Task description: Quote the data word for word, from its first line up to and including the line with "island: Maui".

──────── Exercise input ────────

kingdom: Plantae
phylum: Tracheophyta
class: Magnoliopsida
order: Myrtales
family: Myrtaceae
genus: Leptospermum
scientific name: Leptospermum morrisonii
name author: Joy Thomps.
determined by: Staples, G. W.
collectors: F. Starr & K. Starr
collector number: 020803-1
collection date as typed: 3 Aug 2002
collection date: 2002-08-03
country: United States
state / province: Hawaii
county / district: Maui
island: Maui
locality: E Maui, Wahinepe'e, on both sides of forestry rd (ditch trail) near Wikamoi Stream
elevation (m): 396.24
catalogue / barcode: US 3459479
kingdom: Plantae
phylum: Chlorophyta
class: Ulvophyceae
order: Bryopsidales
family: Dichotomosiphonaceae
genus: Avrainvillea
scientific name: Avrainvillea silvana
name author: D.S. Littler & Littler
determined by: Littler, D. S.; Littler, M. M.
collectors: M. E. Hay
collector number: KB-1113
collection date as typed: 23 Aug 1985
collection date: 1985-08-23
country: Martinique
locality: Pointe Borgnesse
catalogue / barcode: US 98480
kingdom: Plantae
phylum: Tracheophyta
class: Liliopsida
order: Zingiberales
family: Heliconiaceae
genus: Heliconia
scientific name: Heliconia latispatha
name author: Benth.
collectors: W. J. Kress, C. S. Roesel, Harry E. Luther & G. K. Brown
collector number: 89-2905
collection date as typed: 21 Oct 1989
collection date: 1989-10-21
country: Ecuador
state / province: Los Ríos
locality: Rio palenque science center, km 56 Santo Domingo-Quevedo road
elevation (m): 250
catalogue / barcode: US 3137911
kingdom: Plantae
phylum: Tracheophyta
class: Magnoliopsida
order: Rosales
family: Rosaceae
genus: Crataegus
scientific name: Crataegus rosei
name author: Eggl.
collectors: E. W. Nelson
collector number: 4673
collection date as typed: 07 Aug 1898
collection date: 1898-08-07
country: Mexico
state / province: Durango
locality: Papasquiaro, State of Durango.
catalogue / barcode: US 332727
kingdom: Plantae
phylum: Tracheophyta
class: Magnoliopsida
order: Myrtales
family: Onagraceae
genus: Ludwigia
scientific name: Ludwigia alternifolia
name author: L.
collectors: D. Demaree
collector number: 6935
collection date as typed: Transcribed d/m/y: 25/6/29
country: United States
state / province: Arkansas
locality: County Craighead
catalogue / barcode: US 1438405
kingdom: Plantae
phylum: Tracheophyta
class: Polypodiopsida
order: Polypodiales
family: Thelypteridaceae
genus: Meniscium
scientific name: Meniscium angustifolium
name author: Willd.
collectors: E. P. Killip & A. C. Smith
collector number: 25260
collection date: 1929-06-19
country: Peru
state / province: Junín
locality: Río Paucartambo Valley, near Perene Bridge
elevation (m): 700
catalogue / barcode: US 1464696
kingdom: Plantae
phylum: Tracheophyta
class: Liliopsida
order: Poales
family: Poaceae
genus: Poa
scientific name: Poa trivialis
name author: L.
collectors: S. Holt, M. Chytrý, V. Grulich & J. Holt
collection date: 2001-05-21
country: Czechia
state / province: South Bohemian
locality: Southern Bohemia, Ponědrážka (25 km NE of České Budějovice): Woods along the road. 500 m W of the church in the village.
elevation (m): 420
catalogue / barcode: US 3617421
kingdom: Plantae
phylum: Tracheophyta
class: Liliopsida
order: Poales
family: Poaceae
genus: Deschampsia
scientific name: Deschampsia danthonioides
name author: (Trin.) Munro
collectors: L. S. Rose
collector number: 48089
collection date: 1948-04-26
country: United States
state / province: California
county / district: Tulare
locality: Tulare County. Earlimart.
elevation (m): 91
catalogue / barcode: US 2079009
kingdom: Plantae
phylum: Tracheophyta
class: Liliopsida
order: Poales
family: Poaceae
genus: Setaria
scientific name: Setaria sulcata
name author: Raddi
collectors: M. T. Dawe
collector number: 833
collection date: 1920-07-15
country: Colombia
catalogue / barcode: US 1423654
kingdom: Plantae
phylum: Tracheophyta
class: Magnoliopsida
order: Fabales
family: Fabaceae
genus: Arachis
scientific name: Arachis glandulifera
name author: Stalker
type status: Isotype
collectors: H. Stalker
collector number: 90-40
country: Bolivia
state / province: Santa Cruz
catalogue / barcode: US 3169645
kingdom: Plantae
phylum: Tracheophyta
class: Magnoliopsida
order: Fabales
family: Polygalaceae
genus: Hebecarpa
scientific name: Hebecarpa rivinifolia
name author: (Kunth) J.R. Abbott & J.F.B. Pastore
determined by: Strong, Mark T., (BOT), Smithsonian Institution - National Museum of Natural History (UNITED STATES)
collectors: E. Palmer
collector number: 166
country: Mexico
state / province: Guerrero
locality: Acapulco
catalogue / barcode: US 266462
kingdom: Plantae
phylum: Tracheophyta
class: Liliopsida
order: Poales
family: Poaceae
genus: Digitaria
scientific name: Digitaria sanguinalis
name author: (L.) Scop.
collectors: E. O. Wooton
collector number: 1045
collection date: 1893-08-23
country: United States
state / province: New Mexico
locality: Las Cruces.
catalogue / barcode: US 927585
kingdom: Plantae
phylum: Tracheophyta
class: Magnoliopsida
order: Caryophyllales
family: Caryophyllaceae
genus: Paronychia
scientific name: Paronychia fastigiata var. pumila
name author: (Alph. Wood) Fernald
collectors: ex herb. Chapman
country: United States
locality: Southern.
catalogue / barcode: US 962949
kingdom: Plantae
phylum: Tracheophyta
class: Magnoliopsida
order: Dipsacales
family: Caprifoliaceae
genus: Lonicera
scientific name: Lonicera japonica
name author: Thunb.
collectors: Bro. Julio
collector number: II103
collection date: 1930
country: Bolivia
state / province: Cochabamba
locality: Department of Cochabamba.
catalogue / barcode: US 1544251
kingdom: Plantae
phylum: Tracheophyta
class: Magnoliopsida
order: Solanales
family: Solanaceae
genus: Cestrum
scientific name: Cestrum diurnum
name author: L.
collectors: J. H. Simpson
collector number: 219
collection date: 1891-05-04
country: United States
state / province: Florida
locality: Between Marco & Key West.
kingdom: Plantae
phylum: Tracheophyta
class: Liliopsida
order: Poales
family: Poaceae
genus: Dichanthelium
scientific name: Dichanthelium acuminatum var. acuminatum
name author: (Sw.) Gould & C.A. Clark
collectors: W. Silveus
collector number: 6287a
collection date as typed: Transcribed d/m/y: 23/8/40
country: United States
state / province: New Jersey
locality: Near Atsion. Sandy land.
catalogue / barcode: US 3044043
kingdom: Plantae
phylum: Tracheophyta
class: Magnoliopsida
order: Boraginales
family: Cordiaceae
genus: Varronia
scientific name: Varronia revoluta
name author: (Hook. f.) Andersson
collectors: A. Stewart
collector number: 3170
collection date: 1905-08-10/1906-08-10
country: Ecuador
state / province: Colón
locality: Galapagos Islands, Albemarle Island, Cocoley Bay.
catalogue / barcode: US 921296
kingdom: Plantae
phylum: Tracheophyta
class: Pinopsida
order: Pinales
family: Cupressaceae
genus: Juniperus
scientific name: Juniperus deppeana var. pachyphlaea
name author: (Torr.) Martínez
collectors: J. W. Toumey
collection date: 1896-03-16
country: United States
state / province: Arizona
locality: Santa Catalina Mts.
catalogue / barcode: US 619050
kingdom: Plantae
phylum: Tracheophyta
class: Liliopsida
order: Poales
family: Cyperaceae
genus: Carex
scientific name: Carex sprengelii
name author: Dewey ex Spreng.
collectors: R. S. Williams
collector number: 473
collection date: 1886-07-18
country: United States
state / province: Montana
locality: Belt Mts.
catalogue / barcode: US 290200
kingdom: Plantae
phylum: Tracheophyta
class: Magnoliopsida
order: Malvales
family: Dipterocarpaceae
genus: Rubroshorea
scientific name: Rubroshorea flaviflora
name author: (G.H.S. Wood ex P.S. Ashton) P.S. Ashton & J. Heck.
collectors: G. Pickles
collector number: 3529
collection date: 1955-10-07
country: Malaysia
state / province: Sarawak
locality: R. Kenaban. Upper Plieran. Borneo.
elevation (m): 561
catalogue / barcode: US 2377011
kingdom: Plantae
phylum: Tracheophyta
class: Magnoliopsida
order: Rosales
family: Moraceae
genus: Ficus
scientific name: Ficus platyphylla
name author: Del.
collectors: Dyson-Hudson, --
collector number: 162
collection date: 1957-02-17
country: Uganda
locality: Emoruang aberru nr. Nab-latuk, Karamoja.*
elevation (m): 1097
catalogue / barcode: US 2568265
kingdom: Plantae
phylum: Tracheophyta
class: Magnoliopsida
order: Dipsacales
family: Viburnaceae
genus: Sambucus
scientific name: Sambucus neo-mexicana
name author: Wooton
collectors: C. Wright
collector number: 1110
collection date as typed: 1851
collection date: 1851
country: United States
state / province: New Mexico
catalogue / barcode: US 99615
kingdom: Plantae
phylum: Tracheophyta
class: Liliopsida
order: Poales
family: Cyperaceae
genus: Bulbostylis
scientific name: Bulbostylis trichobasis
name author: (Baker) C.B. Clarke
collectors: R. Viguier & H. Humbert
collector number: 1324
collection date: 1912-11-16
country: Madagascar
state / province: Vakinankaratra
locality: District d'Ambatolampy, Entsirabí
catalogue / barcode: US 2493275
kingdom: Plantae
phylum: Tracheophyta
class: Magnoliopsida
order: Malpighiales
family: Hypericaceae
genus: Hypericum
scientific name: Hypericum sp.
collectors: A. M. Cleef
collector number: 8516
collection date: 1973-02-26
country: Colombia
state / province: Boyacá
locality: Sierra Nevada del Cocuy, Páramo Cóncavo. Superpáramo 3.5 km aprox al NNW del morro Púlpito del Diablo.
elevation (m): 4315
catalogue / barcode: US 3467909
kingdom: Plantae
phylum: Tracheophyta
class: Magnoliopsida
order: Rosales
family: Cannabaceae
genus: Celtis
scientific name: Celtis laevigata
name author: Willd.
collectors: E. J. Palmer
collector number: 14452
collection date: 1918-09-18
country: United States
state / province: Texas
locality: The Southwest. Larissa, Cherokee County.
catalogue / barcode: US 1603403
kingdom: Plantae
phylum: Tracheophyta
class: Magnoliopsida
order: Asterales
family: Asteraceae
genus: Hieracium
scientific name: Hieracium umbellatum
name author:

────────

Reply:
kingdom: Plantae
phylum: Tracheophyta
class: Magnoliopsida
order: Myrtales
family: Myrtaceae
genus: Leptospermum
scientific name: Leptospermum morrisonii
name author: Joy Thomps.
determined by: Staples, G. W.
collectors: F. Starr & K. Starr
collector number: 020803-1
collection date as typed: 3 Aug 2002
collection date: 2002-08-03
country: United States
state / province: Hawaii
county / district: Maui
island: Maui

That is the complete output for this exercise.